## TEXTAUSZUG:
##########

Zur Förderung des wissenschaftlichen Nachwuchses schreibt die Hamburger Sinologische Gesellschaft seit 2017 einen Preis für herausragende Abschlussarbeiten aus. 2022 wurde er zum ersten Mal als "Hans-Stumpfeldt-Preis" verliehen.
Auf der Absolvent*innenfeier 2026 wurde erstmals eine Doktorarbeit ausgezeichnet: Stefanie Schaller erhielt den Hans-Stumpfeldt-Preis für ihre Arbeit mit dem Titel "Modes of Commemoration, Modes of Emotionalization: Depictions of Modern History at State Memorial Sites in the People’s Republic of China". Außerdem ging ein Preis an Zehua Yin für seine MA-Arbeit "Comparatio Terrae Incognitae: Reichsbildung in der Augusteischen Zeit und dem frühen Han-Reich" und Lucie Thielbar wurde für ihre BA-Arbeit mit dem Titel "Buddhistische Wohltätigkeit im Wandel. Politische und institutionelle Entwicklungen in Fujian seit der Post-Mao-Ära" ausgezeichnet.

##########

## AUFGABE A:
In welchem Jahr wurde der Preis laut dem Textauszug über den Hans-Stumpfeldt-Preis zum ersten Mal unter diesem Namen verliehen?
## AUFGABE B:
Führen Sie bitte den Textauszug über den Hans-Stumpfeldt-Preis nach seinem letzten Satz weiter.
Die Daten sind eigenständiges Material und gehören nicht zum Textauszug.

## ROHDATEN:
##########

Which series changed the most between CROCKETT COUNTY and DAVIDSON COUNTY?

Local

##########

## LÖSUNG A:
Im Jahr 2022.

## LÖSUNG B:
Auf dem Ehemaligentreffen 2022 wurden Lars Bickmann und Johanna Haupt für Ihre B.A.-Arbeiten im Fach Wirtschaft und Kultur Chinas mit dem Hans-Stumpfeldt-Preis ausgezeichnet. Frau Haupt widmete sich dem Thema "Die sino-nordkoreanische 'Zahn-zu-Lippen'-Beziehung: Bruderschaft oder Zweckallianz"; Herr Bickmann schrieb zu "Das politische Verhältnis zwischen China und Taiwan: Eine Analyse des Prinzips 'Ein Land – Zwei Systeme' (一国两制)". Außerdem wurde Nils Wieland für seine hervorragende M.A.-Arbeit "Zur Rezeption der Psychoanalyse bei chinesischen Intellektuellen in den 1920er-Jahren" ausgezeichnet.
Im Jahr 2019 erhielt Marie Schierhorn einen Preis für ihre B.A.-Arbeit zum Thema "Zwischen Gelehrsamkeit und Wissenschaft - Zur Argumentationsweise in Yan Ruoqus Shangshu guwen shuzheng". Milan Matthiesen durfte sich über eine Auszeichnung für seine M.A.-Arbeit zum Thema "Das politische Denken Mou Zongsans - Mythos und Vernunft" freuen.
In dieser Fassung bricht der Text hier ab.